Combien d’autres résistances nous avions à vaincre, nous ne le savons peut-être pas encore. Des jeunes filles à qui l’on demandait leur concours et qui personnellement, avec leur gros comme ça de cervelle, s’y entendent aussi bien en politique qu’en hébreu, répondaient, apparemment sur la foi d’un papa ou d’un petit frère mieux renseigné : « La Pensée française, oui, on connaît ça ; encore une affaire nationaliste ! » D’autres qui avaient promis leur concours le retiraient à la dernière heure, sans vouloir dire pourquoi. Un maître de chapelle qui est en même temps instituteur, et qui s’était spontanément chargé d’organiser la partie artistique de la séance du 24 au soir, s’est retiré trois jours avant la séance. Il avait lui-même pris part à la composition du programme, de tout le programme. Il a refusé de s’expliquer. Le curé du même monsieur a essayé par tous les moyens d’empêcher la section locale de la Société de souscrire au Sou de la Pensée française ; c’est malgré lui que la section nous a envoyé $25 ; il voulait que cet argent « restât dans la paroisse » — une des plus populeuses et une des plus riches de Montréal. Un journal qui avait publié avec un empressement apparent tous les communiqués du Comité, crut devoir se racheter le dernier jour auprès de ses annonceurs anglais, en nous jetant dans les jambes un article à double entente sur l’opportunité du mouvement. Au moins nous avons pu, dans la plupart des cas, mettre les intrigues à jour et voir sous les masques.

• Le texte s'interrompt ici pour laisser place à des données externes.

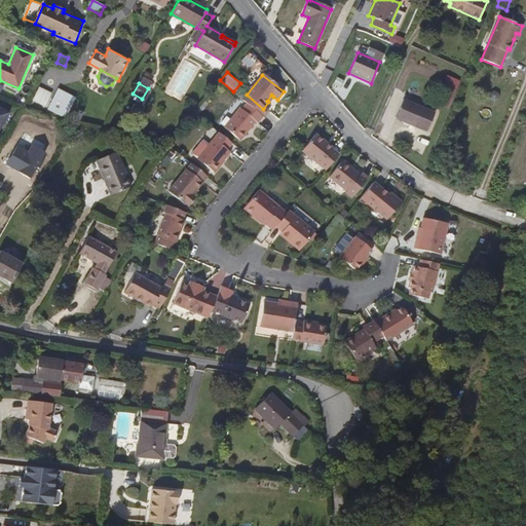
[(33,100),(46,106),(52,91),(39,85),(33,100)]
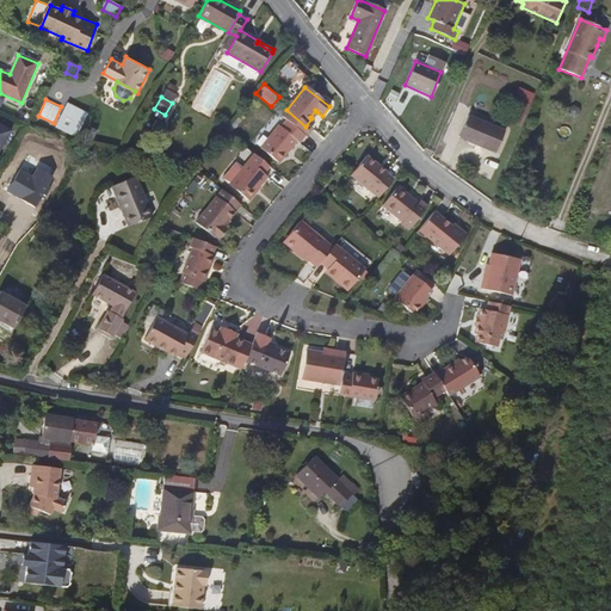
[(86,115),(67,104),(62,113),(81,124),(86,115)]
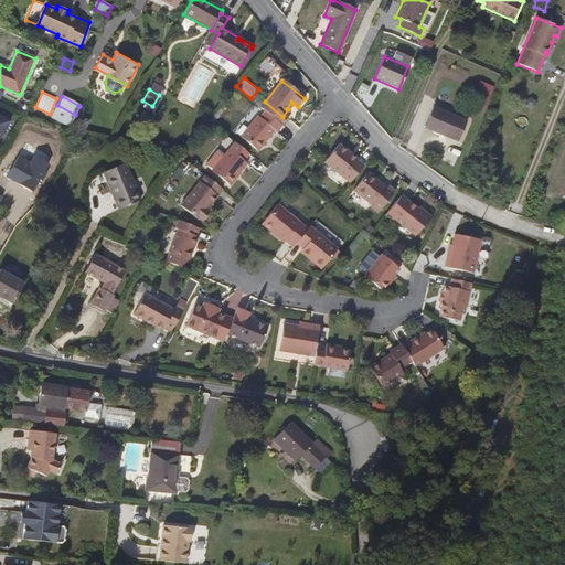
[(265,113),(281,126),(287,119),(283,117),(265,102),(259,108),(265,113)]
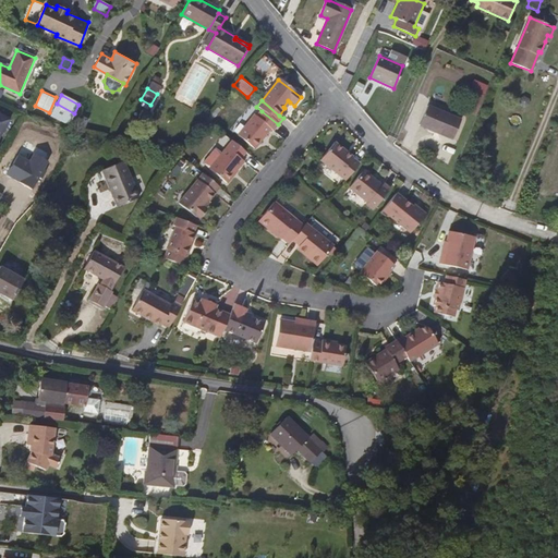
[(473,102),(469,112),(475,114),(480,105),(473,102)]
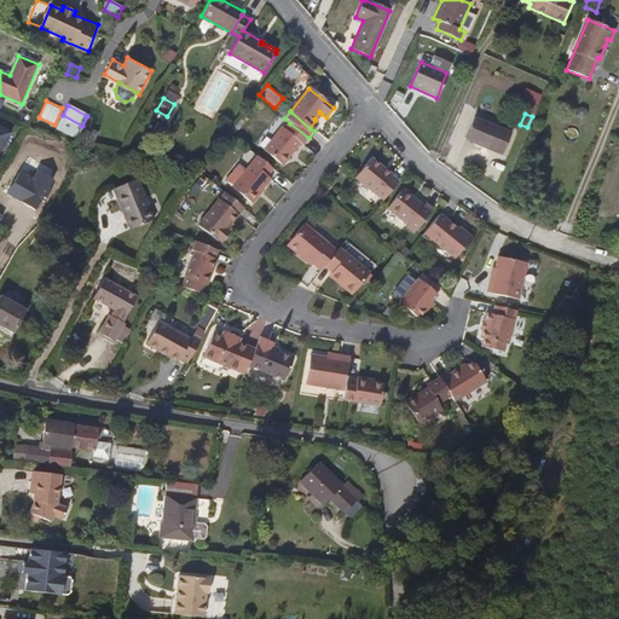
[(82,126),(63,115),(57,126),(76,137),(82,126)]
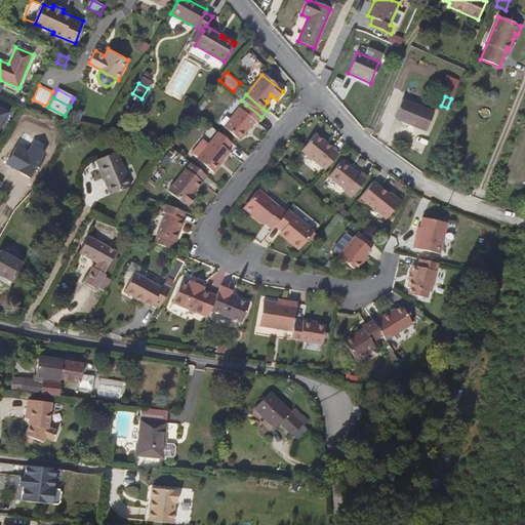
[(402,101),(395,118),(426,130),(433,114),(402,101)]
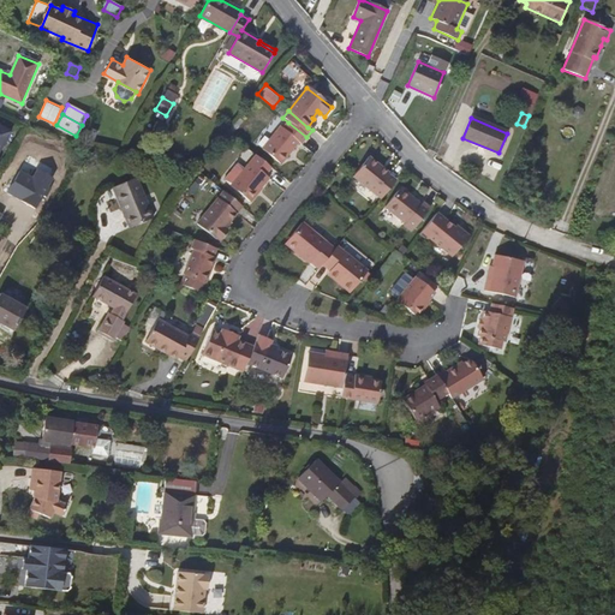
[(299,145),(306,137),(288,123),(284,130),(280,127),(261,150),(280,165),(297,144),(299,145)]
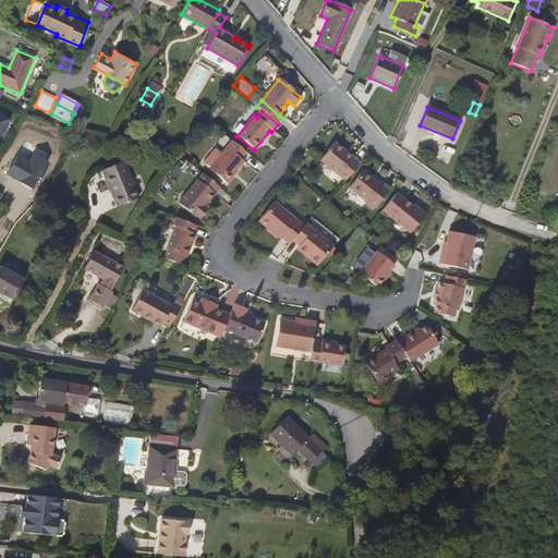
[(242,159),(247,153),(232,141),(209,171),(229,185),(239,172),(238,171),(244,162),(242,159)]
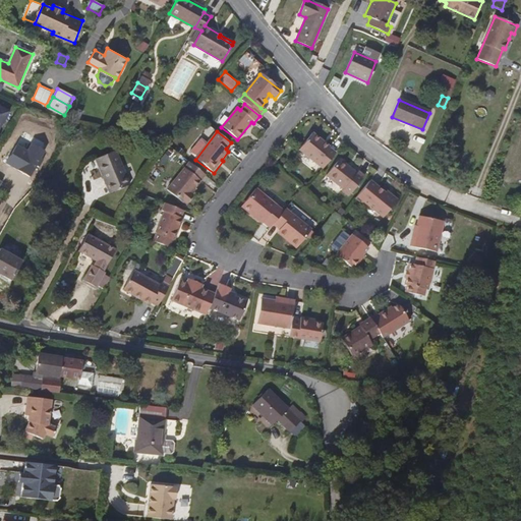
[(326,170),(338,155),(331,150),(325,143),(326,141),(316,134),(302,151),(326,170)]
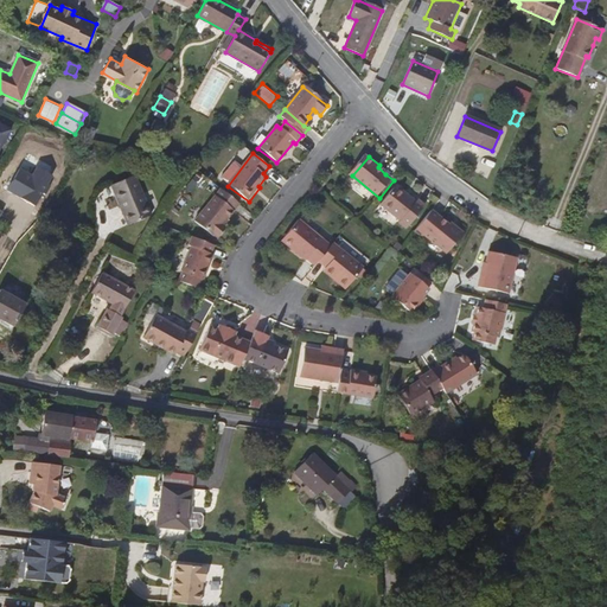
[(112,185),(129,224),(151,215),(135,174),(112,185)]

Il ne faudrait pas oublier dans ce petit inventaire du crétinisme, de la perfidie et de la sottise nationale, l’état d’esprit de notre noblesse d’argent.

On compte maintenant une cinquantaine de millionnaires canadiens-français, paraît-il. Au point de vue national, mettons, pour être généreux, qu’il y en a bien trois qui ne sont pas des abrutis — et encore, ne nous demandez pas de les nommer ! Si les Juifs étaient persécutés au Canada, tous les millions des Workman, des Davis, des Vineberg, des Cohen et des Jarvis y passeraient, avant qu’on acceptât l’injustice ; ce n’est pas chez cette race admirable qu’on perd le cœur en acquérant un million ! Les trois ou quatre millionnaires irlandais d’Ottawa ont offert à doter à eux seuls, pour les siècles, l’université de cette ville, si l’on voulait en faire une institution anglaise. Chez nous, quand on a de grippe et de grappe amassé son petit million, l’on n’a plus que deux ambitions : aller habiter dans le voisinage d’Ontario Avenue, et pouvoir donner ses filles à des Anglais.

N’oublions pas non plus le snobisme anglomane qui semble être le principal produit de certaines de nos écoles de femmes. On veut bien quêter dans la rue pour la charité, surtout si c’est en compagnie d’Anglaises ; car la charité mène à tout, dans le monde, et quant aux Anglaises c’est déjà quelque chose que de pouvoir les fréquenter au moins une fois par année, fût-ce dans la rue ! Mais tendre la main pour des enfants de bûcherons, qui pourraient si bien apprendre l’anglais, ça ne pose pas dans la société, ça n’est pas chic, ma chère ! Et voilà une des raisons pourquoi Madame Lemaire, notre dévouée organisatrice générale, qui, comptant énormément sur la société, avait trop négligé les concours plus humbles, n’a eu que sept cents quêteuses au lieu de douze cents qu’il lui aurait fallu.


L’Action, 26 juillet 1913.


  • Extraits d’une interview accordée par M. Asselin, alors président de la Société St-Jean-Baptiste et père du mouvement du Sou de la Pensée française, à Jules Fournier, après la première collecte du Sou, faite au profit des écoles françaises de l’Ontario, qui rapporta $15,000.